A review of defendant's opposing affidavit reveals no evidentiary facts but merely reflects the affiant's unsubstantiated opinions and conclusions in regard to the transactions.

Defendant urges that the trial court improperly awarded judgment for a penalty in the sum of $10,200 for nonpayment of an obligation of $14,800. Defendant claims that the effect of the judgment was to enforce an unconscionable penalty provision.

Defendant is correct in its assertion that the exclusive measure of damages for the detention of money is interest. Where a contract provides for the payment of money simply, a stipulation to pay a fixed sum in case of default is usually construed as an agreement for a penalty and not as a covenant for liquidated damages.[4] However, the asserted principle is inapplicable in the instant action.

There are two distinct phases in the settlement agreement. The first provisions are in the nature of an accord executory, upon performance by defendant of the obligation provided therein, its previously existing duty under the lease agreement would be discharged.[5] Since the part performance of an accord by the debtor, accompanied by an unjustified failure to perform the remainder, is not operative as a satisfaction, the creditor may bring an action on the original claim. The later provisions in the settlement agreement are in effect the damages stipulated by the parties for breach of the lease. Since the sum stipulated is not grossly disproportionate to the actual damage plaintiffs claimed to have sustained by defendant's breach of the lease, the liquidated damages provision was properly enforced by the court.[6]

The judgment of the trial court is affirmed. Costs are awarded to plaintiffs.

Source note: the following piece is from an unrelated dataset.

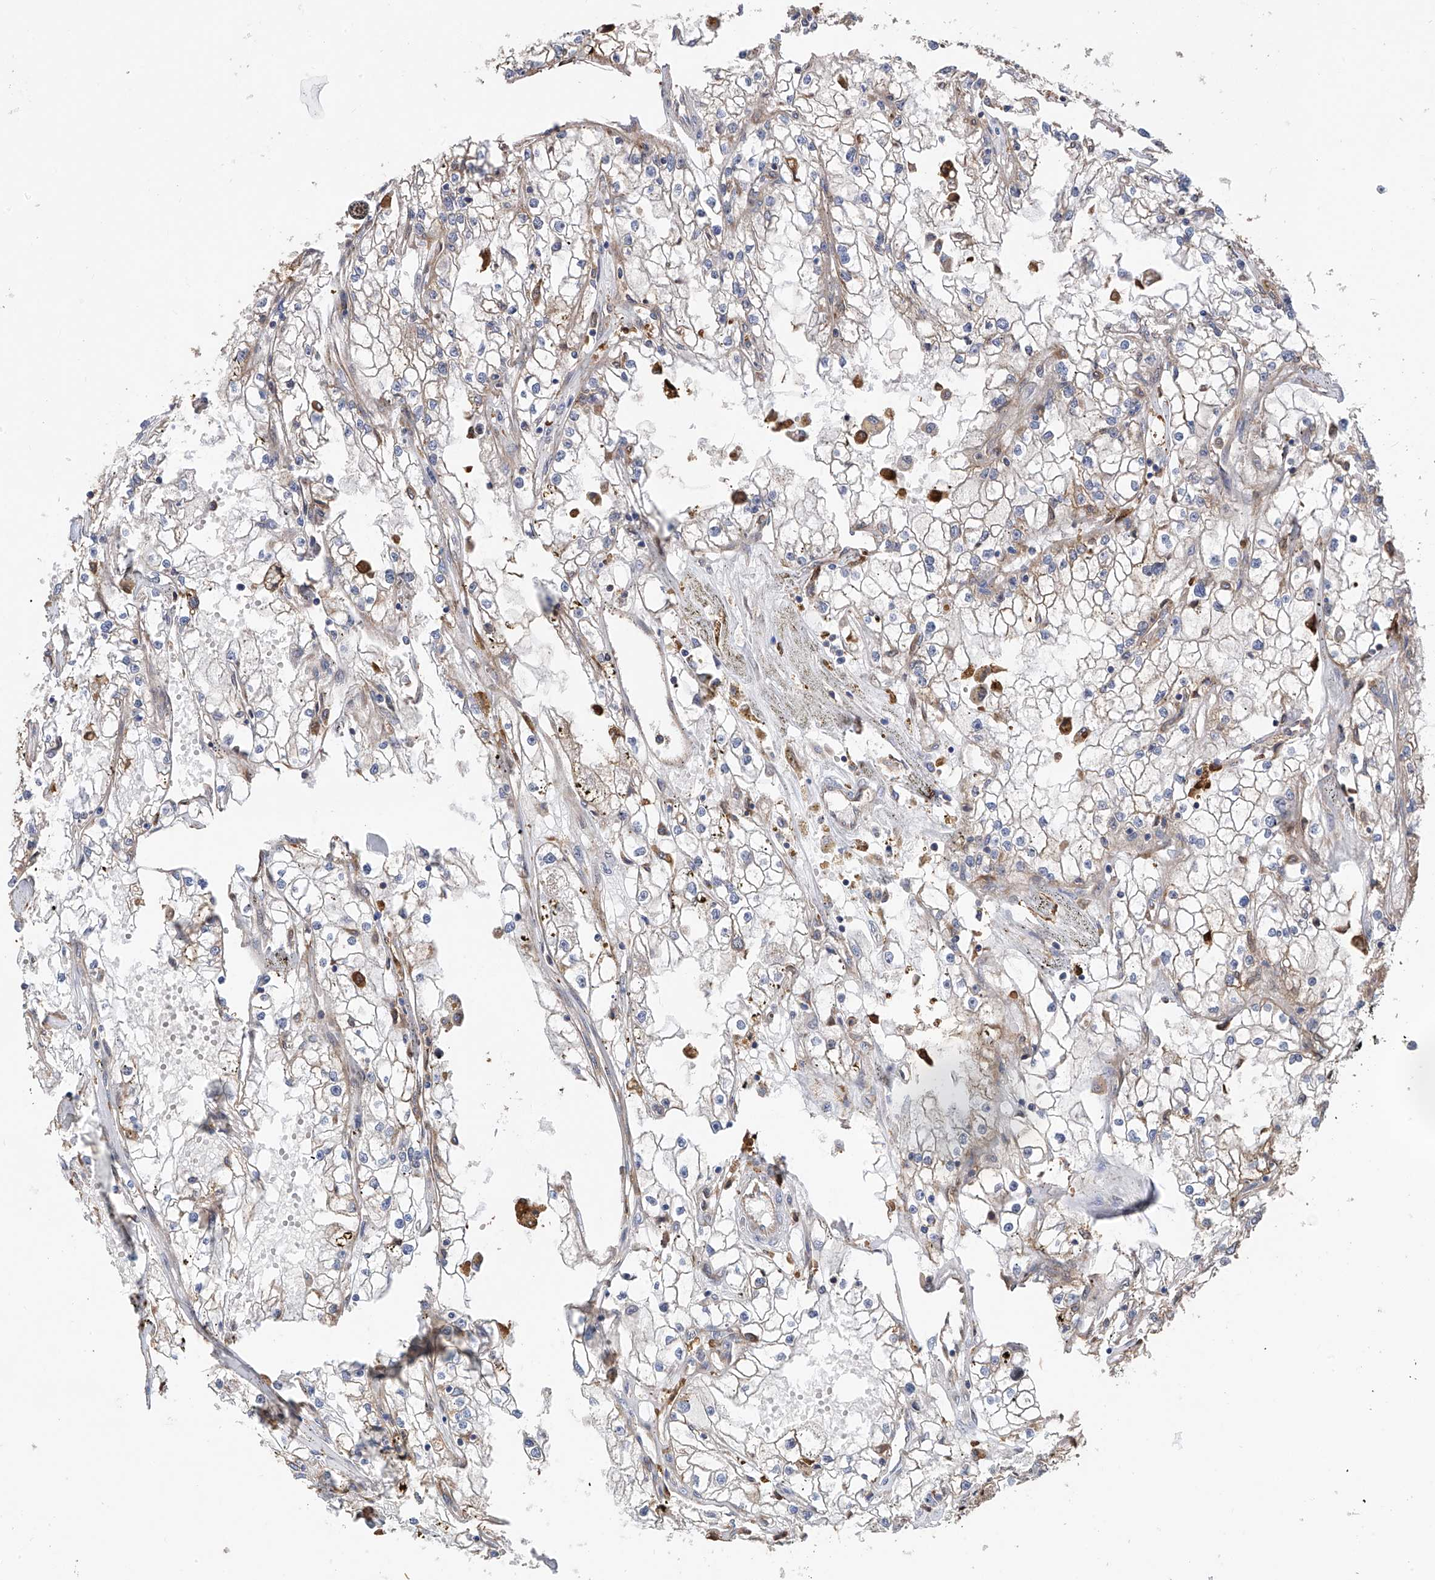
{"staining": {"intensity": "weak", "quantity": "<25%", "location": "cytoplasmic/membranous"}, "tissue": "renal cancer", "cell_type": "Tumor cells", "image_type": "cancer", "snomed": [{"axis": "morphology", "description": "Adenocarcinoma, NOS"}, {"axis": "topography", "description": "Kidney"}], "caption": "Renal cancer (adenocarcinoma) was stained to show a protein in brown. There is no significant positivity in tumor cells. Brightfield microscopy of IHC stained with DAB (brown) and hematoxylin (blue), captured at high magnification.", "gene": "CHPF", "patient": {"sex": "male", "age": 56}}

HENRIOD, ELLETT, CROCKETT and TUCKETT, JJ., concur.

NOTES

[1] Western States Thrift and Loan Company v. Blomquist, 29 Utah 2d 58, 504 P.2d 1019 (1972).

[2] Feng Yeat Chow v. Shaughnessy (S.D.N.Y. 1957), 151 F. Supp. 23, 25.

[3] Western States Thrift and Loan Co. v. Blomquist, note 1, supra.

[4] Reed v. Armstrong, 6 Utah 2d 291, 293, 312 P.2d 777 (1957).

[5] Stratton v. West States Construction, 21 Utah 2d 60, 61, 440 P.2d 117 (1968); Restatement, Contracts § 417.

[6] Andreasen v. Hansen, 8 Utah 2d 370, 374-375, 335 P.2d 404 (1959).